### GIVEN ENTRIES

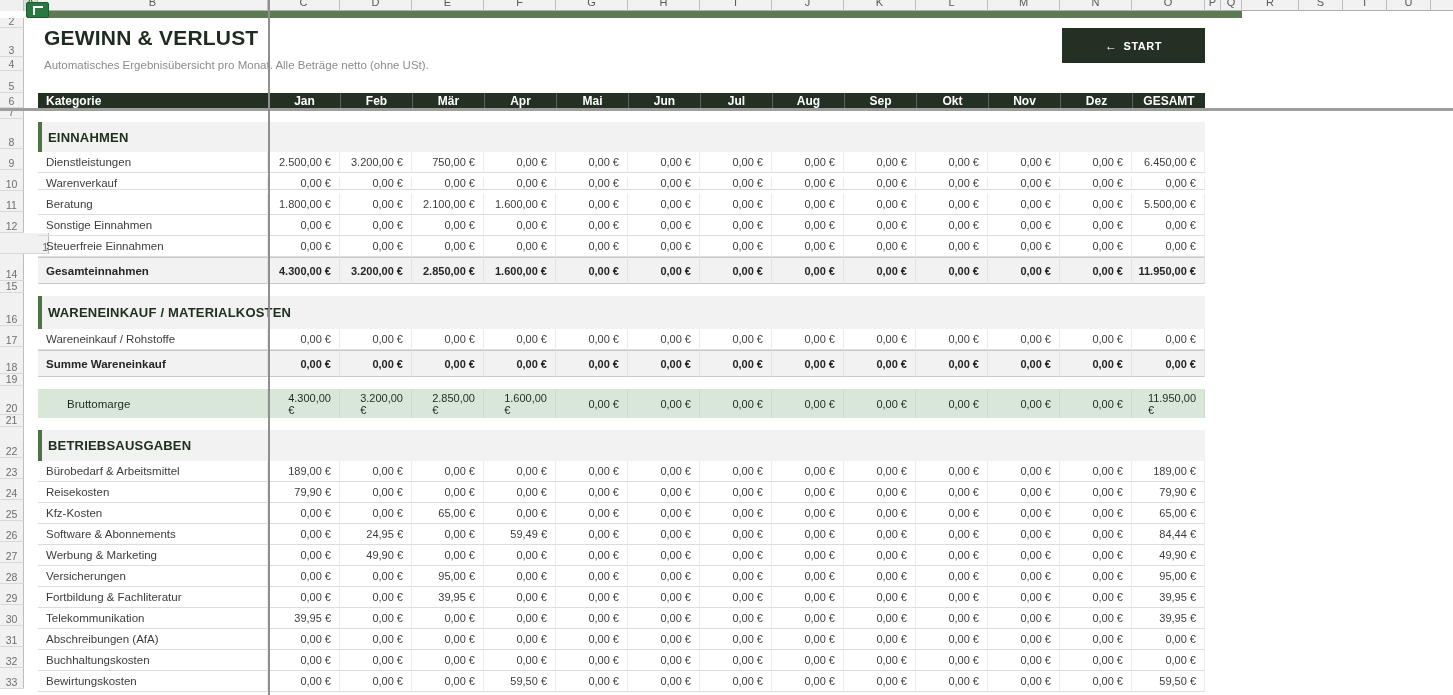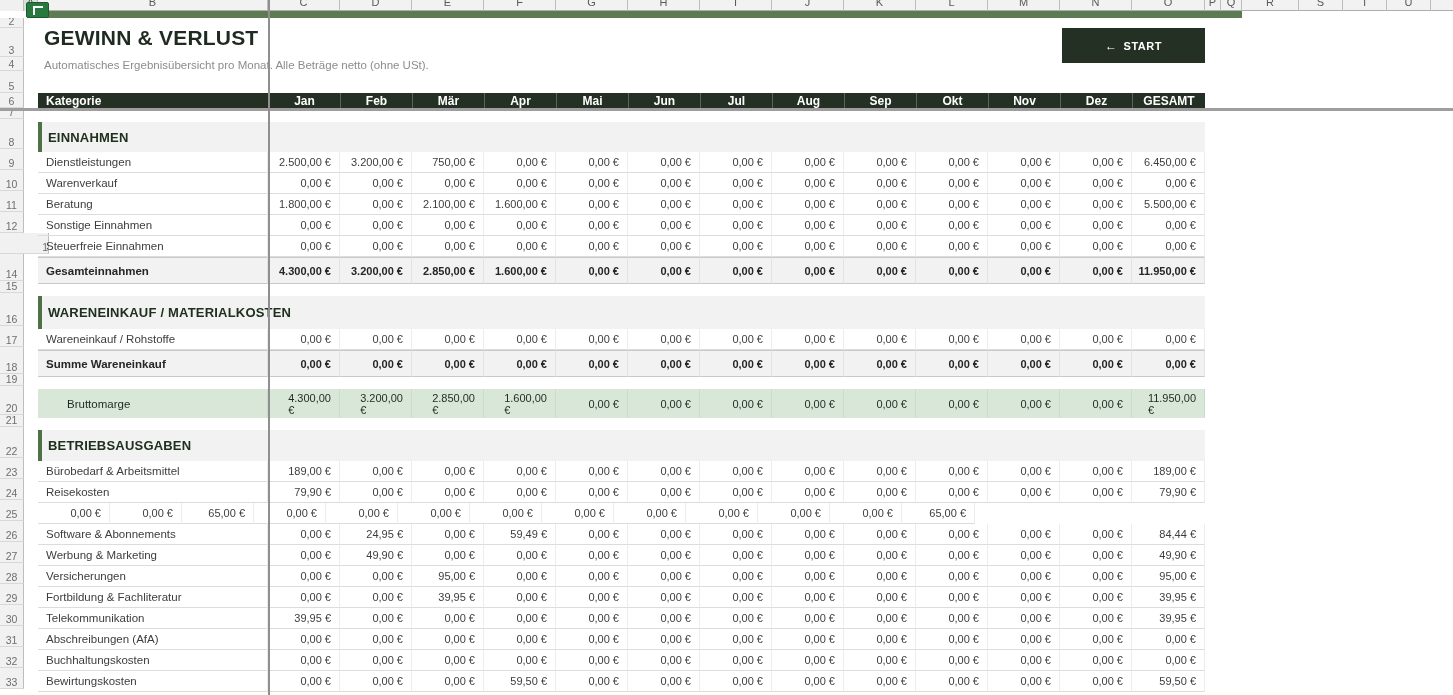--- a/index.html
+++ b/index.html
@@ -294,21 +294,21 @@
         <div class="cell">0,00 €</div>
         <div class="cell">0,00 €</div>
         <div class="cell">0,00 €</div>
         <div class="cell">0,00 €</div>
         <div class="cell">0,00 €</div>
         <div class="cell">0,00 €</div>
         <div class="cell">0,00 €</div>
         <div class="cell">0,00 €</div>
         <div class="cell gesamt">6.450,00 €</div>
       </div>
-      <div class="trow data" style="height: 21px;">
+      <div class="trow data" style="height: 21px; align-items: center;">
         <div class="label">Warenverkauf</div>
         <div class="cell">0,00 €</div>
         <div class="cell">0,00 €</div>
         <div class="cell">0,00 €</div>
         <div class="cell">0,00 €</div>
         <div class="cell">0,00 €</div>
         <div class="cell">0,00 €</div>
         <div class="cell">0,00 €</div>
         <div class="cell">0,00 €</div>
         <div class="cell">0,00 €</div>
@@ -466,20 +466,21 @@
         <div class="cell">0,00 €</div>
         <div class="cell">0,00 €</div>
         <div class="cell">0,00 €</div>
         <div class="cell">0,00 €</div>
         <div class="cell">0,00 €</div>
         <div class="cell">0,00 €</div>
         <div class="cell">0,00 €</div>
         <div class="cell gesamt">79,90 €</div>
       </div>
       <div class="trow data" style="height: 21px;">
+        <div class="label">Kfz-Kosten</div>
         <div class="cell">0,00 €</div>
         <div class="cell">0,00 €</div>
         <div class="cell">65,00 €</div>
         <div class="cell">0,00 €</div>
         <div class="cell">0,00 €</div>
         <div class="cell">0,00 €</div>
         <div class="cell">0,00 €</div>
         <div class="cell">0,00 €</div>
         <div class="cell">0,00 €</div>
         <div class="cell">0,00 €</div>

### ACTION ITEM
Only the count is wanted. Count the lines of the data above that include the string "gesamt".

### TASK ANSWER
2